En plus de ces barrières, vous avez parlé du concept de « vieillissement » – comment le racisme érode essentiellement la santé des Noirs américains. Comment la recherche a-t-elle élargi notre compréhension des effets des préjugés sur la santé ?

Le livre du Dr Arline Geronimus, « Weathering », examine le bilan [racism] s’attaque aux personnes opprimées et marginalisées.
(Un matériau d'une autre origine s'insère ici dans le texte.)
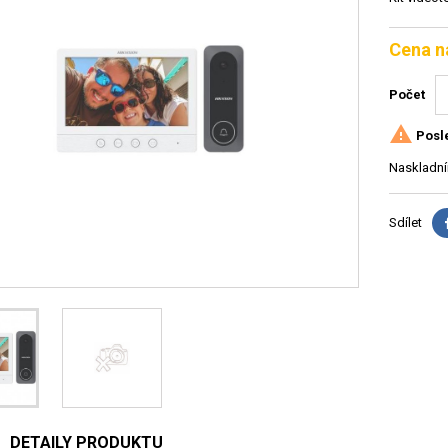
Cena n
Počet

Posle
Naskladní
Sdílet
DETAILY PRODUKTU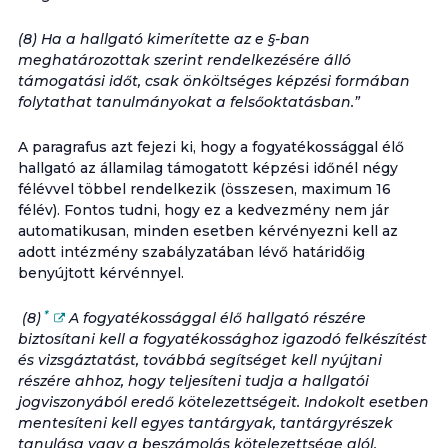
(8) Ha a hallgató kimerítette az e §-ban
meghatározottak szerint rendelkezésére álló
támogatási időt, csak önköltséges képzési formában
folytathat tanulmányokat a felsőoktatásban.”
A paragrafus azt fejezi ki, hogy a fogyatékossággal élő
hallgató az államilag támogatott képzési időnél négy
félévvel többel rendelkezik (összesen, maximum 16
félév). Fontos tudni, hogy ez a kedvezmény nem jár
automatikusan, minden esetben kérvényezni kell az
adott intézmény szabályzatában lévő határidőig
benyújtott kérvénnyel.
*
(8)
A fogyatékossággal élő hallgató részére
biztosítani kell a fogyatékossághoz igazodó felkészítést
és vizsgáztatást, továbbá segítséget kell nyújtani
részére ahhoz, hogy teljesíteni tudja a hallgatói
jogviszonyából eredő kötelezettségeit. Indokolt esetben
mentesíteni kell egyes tantárgyak, tantárgyrészek
tanulása vagy a beszámolás kötelezettsége alól.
Elle se concentre surtout sur les Noirs en Amérique et sur la façon dont cela provoque une sorte de vieillissement prématuré qui affecte les résultats en matière de santé, notamment l’espérance de vie et la mortalité maternelle infantile.

Les déterminants sociaux de la santé sont essentiellement l’environnement. Si nous vivons dans des environnements ou des communautés où il n’y a pas assez d’aliments sains, où il n’y a pas d’éducation de qualité, où les logements sont de qualité inférieure, où il y a un manque d’emplois, certainement où l’environnement lui-même est pollué, l’air et la l’eau et la terre, alors vous ne pouvez pas être en bonne santé.

En raison de la ségrégation historique et d’autres lois et tendances, les Noirs et les autres personnes de couleur sont plus susceptibles de vivre dans des communautés polluées ou des communautés qui n’ont pas la capacité d’être en bonne santé.

Troisièmement, il y a de la discrimination dans le système de soins de santé. Et cela a été si bien démontré au fil du temps. Si l’on n’a pas lu les preuves, qui sont massives, on peut simplement écouter les gens raconter des histoires — des histoires vraies — sur la façon dont ils ont été mal traités et dont cela a affecté leur santé et leurs résultats.

Que signifie le changement climatique pour la santé des Noirs américains ?

Nous sommes déjà 75 % plus susceptibles de vivre dans une communauté clôturée, ce qui signifie que vous êtes près d’une raffinerie, vous êtes près d’une décharge, vous êtes près d’une sorte de dépotoir toxique. Vous êtes près d’une sorte d’établissement qui va déjà vous rendre moins sain, donc ce n’est que le résultat final.

Je pense à Port Arthur, au Texas, une communauté clôturée où j’ai de la famille. Et si quelque chose se passe dans cette gigantesque raffinerie – s’il pleut, s’il y a un ouragan, s’il y a un événement météorologique – alors cela signifie que la terre autour de là, l’eau déjà contaminée par la raffinerie, empire. Les personnes qui vivent déjà dans un endroit qui n’est pas sain doivent fuir ailleurs. Nous sommes ceux qui vont être les plus touchés et qui ont été les plus touchés par le changement climatique. Le changement climatique aura un effet démesuré sur les personnes de couleur dans ce pays.